> **WHAT IS REQUIRED**: Find all the lines in the material below with the word "Shahina", and copy them.

> **RECORDS FOR PROCESSING**:

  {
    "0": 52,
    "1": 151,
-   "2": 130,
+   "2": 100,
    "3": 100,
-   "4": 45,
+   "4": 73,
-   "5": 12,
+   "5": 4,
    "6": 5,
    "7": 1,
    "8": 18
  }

--

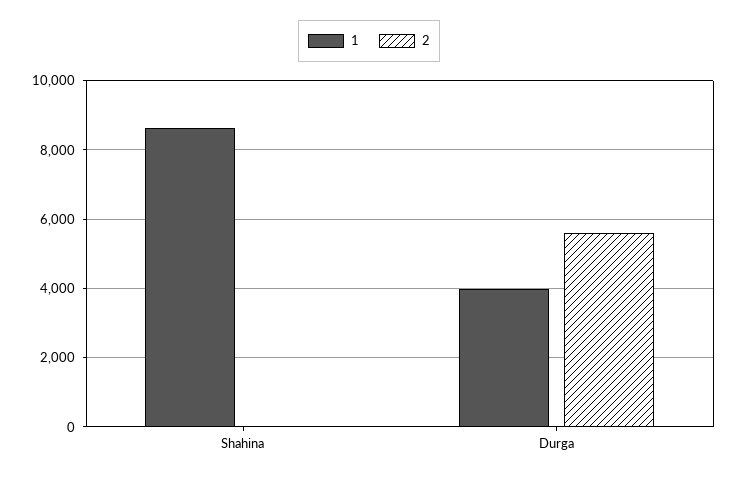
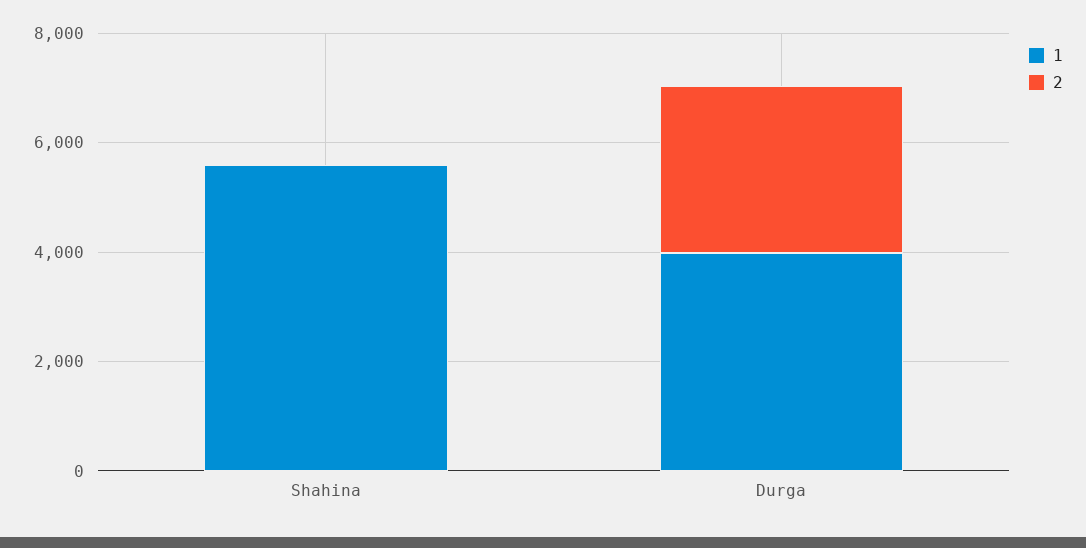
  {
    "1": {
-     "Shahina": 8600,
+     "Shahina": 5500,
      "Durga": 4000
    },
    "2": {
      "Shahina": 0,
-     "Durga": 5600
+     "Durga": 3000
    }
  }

> **WRITTEN ANSWER**:
-     "Shahina": 8600,
+     "Shahina": 5500,
      "Shahina": 0,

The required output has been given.